Reproduce the lines of the records verbatim, starting at the first line and ending after the line that contains "text_box Was ist".

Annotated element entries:
────────────────────────────────────────

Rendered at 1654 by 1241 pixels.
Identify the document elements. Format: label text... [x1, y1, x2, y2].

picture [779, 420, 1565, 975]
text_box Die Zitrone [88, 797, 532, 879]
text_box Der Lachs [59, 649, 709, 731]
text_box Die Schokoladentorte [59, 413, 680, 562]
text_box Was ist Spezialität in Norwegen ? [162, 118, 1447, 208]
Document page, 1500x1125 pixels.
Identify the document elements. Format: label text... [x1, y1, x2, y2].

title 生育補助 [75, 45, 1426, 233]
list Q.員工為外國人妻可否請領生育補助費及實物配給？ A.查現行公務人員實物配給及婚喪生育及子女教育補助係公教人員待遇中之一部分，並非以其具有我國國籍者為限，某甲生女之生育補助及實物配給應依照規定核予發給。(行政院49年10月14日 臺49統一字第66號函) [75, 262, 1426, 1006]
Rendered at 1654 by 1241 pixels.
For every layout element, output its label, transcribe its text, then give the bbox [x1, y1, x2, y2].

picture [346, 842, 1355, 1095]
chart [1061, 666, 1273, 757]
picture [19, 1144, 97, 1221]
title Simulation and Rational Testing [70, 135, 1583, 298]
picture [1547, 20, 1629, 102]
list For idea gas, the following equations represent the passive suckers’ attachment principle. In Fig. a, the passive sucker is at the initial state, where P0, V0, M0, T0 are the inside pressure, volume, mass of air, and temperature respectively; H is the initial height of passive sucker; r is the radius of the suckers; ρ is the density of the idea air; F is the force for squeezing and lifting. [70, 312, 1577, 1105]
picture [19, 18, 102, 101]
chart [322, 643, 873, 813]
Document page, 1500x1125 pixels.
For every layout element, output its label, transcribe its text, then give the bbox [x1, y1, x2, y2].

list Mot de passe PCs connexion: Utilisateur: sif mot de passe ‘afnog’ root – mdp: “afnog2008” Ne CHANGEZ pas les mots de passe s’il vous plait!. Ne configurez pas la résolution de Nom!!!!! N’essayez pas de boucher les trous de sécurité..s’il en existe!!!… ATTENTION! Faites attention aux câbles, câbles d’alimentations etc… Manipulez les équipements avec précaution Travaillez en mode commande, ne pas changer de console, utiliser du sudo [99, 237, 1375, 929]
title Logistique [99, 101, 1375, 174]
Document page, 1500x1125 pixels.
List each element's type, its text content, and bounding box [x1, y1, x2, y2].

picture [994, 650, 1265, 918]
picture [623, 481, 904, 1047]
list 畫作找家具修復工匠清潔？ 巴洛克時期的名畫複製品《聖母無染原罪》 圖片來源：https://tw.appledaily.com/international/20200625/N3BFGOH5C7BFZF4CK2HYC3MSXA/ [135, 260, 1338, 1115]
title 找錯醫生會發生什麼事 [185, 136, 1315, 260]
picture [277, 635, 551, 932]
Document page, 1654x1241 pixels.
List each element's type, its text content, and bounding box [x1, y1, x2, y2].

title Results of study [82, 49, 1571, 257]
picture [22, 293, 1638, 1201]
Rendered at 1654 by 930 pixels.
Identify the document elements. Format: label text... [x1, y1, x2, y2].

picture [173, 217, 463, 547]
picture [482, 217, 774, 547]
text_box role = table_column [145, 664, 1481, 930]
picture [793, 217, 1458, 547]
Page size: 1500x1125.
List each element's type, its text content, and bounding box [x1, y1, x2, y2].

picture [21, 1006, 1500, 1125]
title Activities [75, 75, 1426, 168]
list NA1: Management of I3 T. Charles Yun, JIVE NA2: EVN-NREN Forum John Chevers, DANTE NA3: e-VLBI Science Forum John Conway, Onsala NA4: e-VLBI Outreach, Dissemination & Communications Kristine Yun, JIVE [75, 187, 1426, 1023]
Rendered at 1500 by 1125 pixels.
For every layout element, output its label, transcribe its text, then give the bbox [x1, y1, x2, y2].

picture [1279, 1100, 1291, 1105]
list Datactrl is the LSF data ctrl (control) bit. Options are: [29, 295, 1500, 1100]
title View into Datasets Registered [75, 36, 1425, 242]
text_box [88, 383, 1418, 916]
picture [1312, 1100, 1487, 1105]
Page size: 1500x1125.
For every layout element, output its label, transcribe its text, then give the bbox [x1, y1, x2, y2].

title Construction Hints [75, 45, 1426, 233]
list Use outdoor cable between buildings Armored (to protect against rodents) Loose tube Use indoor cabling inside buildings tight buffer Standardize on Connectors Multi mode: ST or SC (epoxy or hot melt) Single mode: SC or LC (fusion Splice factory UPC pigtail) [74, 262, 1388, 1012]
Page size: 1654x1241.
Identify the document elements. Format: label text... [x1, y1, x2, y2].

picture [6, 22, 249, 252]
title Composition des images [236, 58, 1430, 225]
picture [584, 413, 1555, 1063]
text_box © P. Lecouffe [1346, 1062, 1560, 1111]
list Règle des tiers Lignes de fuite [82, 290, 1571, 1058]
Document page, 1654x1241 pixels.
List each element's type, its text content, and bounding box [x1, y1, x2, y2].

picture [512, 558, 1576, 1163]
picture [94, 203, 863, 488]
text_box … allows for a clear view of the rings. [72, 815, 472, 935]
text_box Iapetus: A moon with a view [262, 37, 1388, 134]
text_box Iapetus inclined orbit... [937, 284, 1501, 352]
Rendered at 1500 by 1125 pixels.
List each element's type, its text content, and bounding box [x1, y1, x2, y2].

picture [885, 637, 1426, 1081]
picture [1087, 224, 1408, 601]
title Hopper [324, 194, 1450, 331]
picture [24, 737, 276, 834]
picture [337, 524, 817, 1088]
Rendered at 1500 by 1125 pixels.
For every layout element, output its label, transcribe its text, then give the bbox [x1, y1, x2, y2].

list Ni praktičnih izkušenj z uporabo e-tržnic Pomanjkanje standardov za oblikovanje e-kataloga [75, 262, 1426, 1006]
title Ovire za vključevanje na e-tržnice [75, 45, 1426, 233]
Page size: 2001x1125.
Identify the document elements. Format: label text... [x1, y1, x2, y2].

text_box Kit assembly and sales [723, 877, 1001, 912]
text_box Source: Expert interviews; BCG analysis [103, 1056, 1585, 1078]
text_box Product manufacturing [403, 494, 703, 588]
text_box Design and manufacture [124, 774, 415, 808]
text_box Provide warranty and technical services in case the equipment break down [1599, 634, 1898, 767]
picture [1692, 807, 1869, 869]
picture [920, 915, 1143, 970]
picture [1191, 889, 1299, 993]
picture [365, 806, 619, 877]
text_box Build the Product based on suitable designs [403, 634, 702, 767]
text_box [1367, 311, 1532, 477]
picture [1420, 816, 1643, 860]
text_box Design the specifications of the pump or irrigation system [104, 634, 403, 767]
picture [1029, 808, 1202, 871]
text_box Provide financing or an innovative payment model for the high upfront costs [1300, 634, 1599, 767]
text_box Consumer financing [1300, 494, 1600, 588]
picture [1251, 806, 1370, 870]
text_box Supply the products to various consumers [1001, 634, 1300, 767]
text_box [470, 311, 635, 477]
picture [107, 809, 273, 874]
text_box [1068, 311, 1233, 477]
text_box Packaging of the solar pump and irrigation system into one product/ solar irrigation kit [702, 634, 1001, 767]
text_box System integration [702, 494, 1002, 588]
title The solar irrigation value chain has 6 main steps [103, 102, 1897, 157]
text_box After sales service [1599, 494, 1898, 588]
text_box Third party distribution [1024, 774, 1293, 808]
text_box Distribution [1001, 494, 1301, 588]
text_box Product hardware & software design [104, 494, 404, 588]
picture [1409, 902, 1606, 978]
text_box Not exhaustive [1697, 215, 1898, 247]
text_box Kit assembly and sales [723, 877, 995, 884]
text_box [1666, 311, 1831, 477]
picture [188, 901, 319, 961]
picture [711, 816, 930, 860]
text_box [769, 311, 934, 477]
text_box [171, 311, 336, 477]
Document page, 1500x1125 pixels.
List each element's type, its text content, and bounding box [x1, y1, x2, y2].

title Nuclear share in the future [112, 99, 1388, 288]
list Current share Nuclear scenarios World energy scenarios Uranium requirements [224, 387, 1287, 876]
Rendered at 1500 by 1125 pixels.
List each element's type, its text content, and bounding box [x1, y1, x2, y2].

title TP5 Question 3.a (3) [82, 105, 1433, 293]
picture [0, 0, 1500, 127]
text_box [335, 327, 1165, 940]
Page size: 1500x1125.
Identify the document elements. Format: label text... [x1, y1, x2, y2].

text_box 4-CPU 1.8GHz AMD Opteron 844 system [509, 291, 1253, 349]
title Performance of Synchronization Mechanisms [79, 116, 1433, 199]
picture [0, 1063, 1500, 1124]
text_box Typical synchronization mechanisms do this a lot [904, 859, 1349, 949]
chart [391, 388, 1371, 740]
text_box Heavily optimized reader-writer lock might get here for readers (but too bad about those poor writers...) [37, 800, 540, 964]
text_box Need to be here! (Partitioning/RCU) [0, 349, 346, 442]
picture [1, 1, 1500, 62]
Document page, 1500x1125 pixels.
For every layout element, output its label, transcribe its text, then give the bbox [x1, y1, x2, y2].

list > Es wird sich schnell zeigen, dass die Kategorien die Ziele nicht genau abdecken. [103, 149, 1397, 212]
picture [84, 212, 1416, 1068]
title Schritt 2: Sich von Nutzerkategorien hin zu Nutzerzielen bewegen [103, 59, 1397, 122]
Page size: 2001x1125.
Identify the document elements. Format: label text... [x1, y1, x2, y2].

────────────────────────────────────────

- Written response:
Rendered at 1654 by 1241 pixels.
Identify the document elements. Format: label text... [x1, y1, x2, y2].

picture [779, 420, 1565, 975]
text_box Die Zitrone [88, 797, 532, 879]
text_box Der Lachs [59, 649, 709, 731]
text_box Die Schokoladentorte [59, 413, 680, 562]
text_box Was ist Spezialität in Norwegen ? [162, 118, 1447, 208]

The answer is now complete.